• **EXERCISE DESCRIPTION**
The answer must be every line of the records below that holds the word "élément".

Stored records:

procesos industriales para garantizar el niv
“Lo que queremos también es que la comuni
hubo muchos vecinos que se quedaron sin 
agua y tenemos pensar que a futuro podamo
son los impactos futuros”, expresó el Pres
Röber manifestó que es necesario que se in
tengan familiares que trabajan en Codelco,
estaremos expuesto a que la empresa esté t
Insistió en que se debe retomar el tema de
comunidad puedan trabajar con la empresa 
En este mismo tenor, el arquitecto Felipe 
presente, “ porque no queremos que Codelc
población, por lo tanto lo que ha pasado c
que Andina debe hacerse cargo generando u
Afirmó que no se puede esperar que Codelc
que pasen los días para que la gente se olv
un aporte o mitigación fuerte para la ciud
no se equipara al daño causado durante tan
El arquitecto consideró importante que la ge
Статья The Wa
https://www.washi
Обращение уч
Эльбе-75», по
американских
---
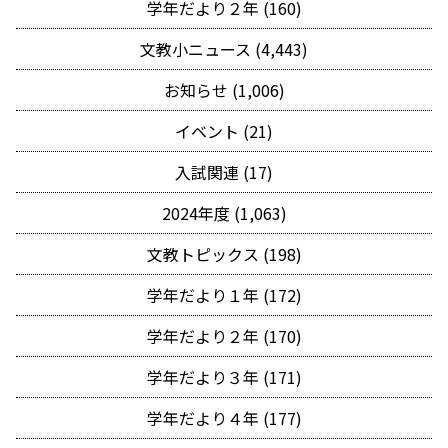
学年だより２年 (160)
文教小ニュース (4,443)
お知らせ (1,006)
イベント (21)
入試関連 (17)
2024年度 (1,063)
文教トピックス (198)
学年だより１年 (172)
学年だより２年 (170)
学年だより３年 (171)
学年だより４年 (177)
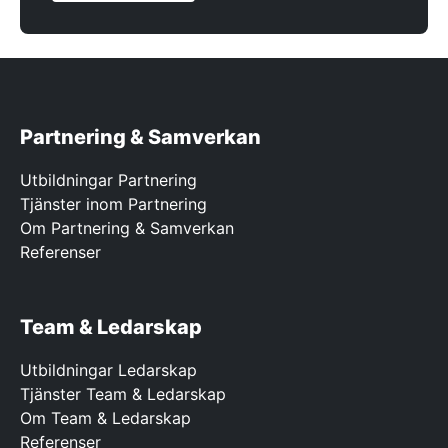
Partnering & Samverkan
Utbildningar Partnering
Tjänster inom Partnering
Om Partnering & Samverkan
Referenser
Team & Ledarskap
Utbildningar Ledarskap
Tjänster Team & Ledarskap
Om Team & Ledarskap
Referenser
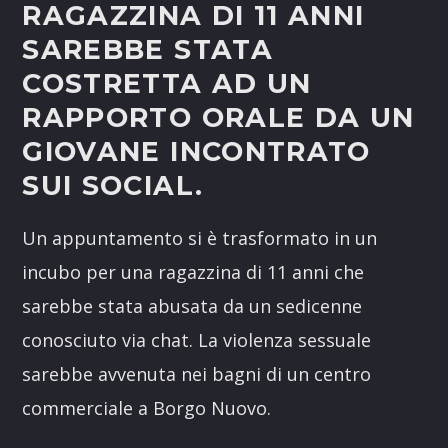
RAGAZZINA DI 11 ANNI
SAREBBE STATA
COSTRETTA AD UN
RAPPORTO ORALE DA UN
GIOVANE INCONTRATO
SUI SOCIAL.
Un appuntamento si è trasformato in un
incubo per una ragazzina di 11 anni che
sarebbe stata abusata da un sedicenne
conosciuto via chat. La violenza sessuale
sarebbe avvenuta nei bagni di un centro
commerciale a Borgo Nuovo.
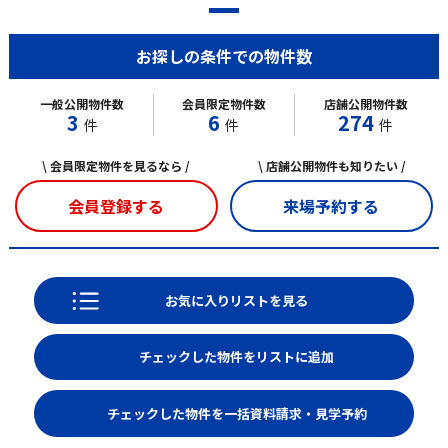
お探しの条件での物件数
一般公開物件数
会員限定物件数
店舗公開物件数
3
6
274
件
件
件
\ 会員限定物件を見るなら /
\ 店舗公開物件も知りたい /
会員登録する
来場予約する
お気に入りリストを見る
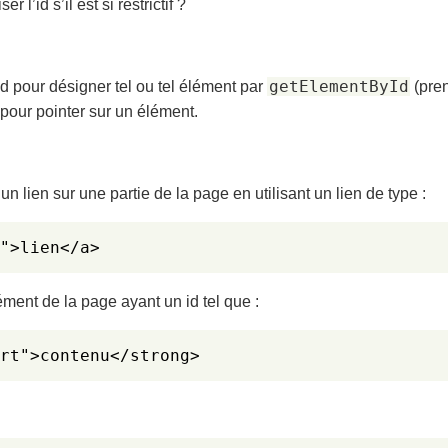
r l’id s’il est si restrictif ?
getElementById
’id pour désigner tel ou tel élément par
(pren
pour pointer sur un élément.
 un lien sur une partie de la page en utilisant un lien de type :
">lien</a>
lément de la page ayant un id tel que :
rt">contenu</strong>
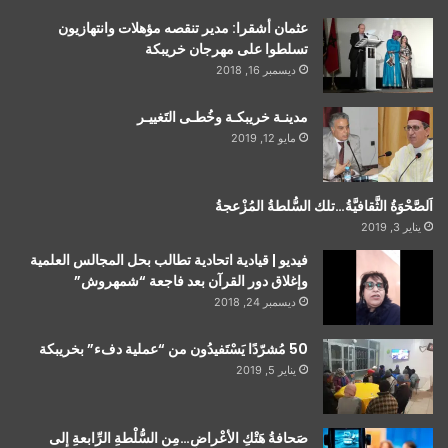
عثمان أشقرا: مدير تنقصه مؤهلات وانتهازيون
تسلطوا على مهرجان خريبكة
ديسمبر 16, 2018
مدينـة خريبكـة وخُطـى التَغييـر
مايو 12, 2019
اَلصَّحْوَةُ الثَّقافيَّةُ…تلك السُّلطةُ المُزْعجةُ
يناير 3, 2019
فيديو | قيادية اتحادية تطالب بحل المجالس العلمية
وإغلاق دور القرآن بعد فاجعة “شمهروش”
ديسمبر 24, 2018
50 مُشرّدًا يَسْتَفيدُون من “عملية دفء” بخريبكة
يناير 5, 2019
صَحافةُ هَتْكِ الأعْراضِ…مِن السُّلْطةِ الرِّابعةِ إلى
* * *
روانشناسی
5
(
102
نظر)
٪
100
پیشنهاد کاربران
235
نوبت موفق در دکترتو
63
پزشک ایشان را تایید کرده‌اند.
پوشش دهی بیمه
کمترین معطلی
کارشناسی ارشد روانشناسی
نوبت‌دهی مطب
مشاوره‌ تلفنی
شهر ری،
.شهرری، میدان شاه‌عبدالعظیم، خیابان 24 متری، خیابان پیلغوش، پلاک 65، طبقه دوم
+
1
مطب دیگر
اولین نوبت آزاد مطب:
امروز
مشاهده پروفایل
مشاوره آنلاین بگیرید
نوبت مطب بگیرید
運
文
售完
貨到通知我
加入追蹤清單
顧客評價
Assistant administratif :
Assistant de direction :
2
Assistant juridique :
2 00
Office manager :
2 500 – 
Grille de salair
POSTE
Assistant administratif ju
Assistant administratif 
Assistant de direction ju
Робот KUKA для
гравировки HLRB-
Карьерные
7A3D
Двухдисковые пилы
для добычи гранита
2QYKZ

• **EXERCISE ANSWER**
’id pour désigner tel ou tel élément par
pour pointer sur un élément.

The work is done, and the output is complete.